NVYY straddle positions are structurally neutral / high-volatility (long premium); the modeled P&L assumes European-style exercise at expiration and ignores early assignment, transaction costs, dividends paid before expiry on the stock leg (when present), and the bid-ask spread on the listed chain. NVYY positions also carry Financial Services sector concentration risk; news flow inside the sector (peer earnings, regulatory shifts, supply-chain headlines) can move NVYY alongside the broader basket even when NVYY-specific fundamentals are unchanged. Always rebuild the position from current NVYY chain quotes before placing a trade.
Frequently asked questions
- What is a straddle on NVYY?
- A straddle on NVYY is the straddle strategy applied to NVYY (etf). The strategy is structurally neutral / high-volatility (long premium): A long straddle buys an ATM call and an ATM put at the same strike, profiting from a large move in either direction; max loss equals the combined debit when the underlying pins to the strike at expiration. With NVYY etf trading near $14.07, the strikes shown on this page are snapped to the nearest listed NVYY chain strike and the premiums come straight from the end-of-day bid/ask midpoint.
- How are NVYY straddle max profit and max loss calculated?
- Upside max profit is unbounded; downside max profit is bounded at the strike minus the combined call plus put debit (reached at zero). Max loss equals the combined debit times 100 (reached when the underlying pins to the strike). Two breakevens at strike plus debit and strike minus debit. For the NVYY straddle priced from the end-of-day chain at a 30-day expiry (ATM IV 75.70%), the computed maximum profit is unbounded per contract and the computed maximum loss is -$258.57 per contract. Live intraday quotes will differ as the chain moves through the trading session.
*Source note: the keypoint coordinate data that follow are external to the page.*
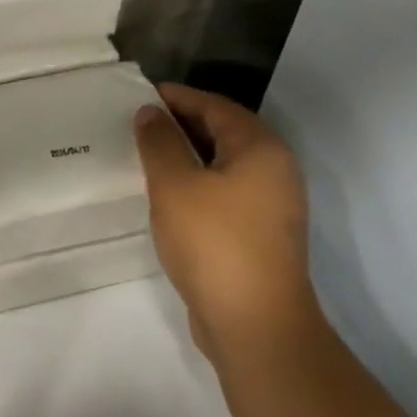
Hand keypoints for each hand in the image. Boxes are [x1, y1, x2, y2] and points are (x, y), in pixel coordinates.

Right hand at [134, 83, 317, 360]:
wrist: (254, 323)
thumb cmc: (214, 242)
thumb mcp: (175, 185)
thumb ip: (160, 143)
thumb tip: (150, 112)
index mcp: (261, 149)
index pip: (217, 106)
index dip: (179, 97)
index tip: (142, 94)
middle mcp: (275, 170)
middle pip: (225, 132)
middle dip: (183, 123)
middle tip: (140, 122)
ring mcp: (272, 205)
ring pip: (225, 164)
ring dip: (189, 155)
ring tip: (148, 154)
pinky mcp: (261, 233)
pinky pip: (226, 191)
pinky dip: (198, 182)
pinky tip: (169, 194)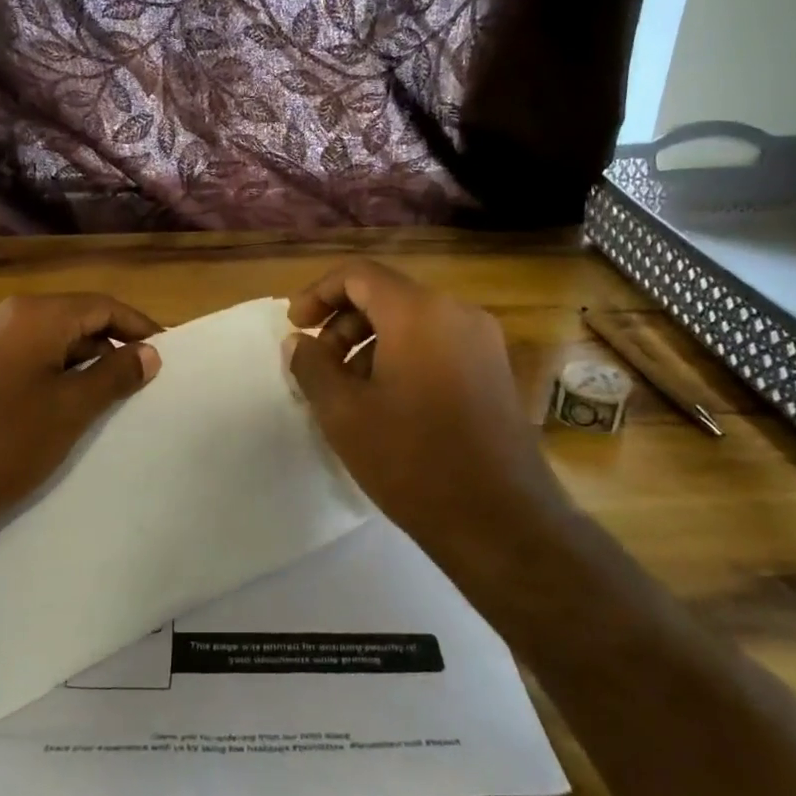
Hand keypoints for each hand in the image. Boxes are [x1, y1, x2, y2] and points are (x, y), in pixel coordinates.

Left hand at [0, 293, 161, 540]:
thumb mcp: (71, 409)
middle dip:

- What is the breakeven for a NVYY straddle?
- The breakeven for the NVYY straddle priced on this page is roughly $11.41 and $16.59 at expiration, derived from end-of-day chain premiums. Breakeven is the underlying price at which the strategy's P&L crosses zero ignoring transaction costs and assignment risk. The current NVYY market-implied 1-standard-deviation expected move is approximately 21.70%; if the move sits well outside the breakeven distance, the structure's risk-reward becomes correspondingly tighter.
- When should you consider a straddle on NVYY?
- Straddles on NVYY are pure-volatility plays that profit from large moves in either direction; traders typically buy NVYY straddles ahead of earnings, FDA decisions, or other catalysts where the realized move is expected to exceed the implied move priced into the chain.
- How does current NVYY implied volatility affect this straddle?
- NVYY ATM IV is at 75.70% with IV rank near 36.05%, which is mid-range against its 1-year history. Strategy selection depends more on directional thesis and expected move than on a strong IV signal.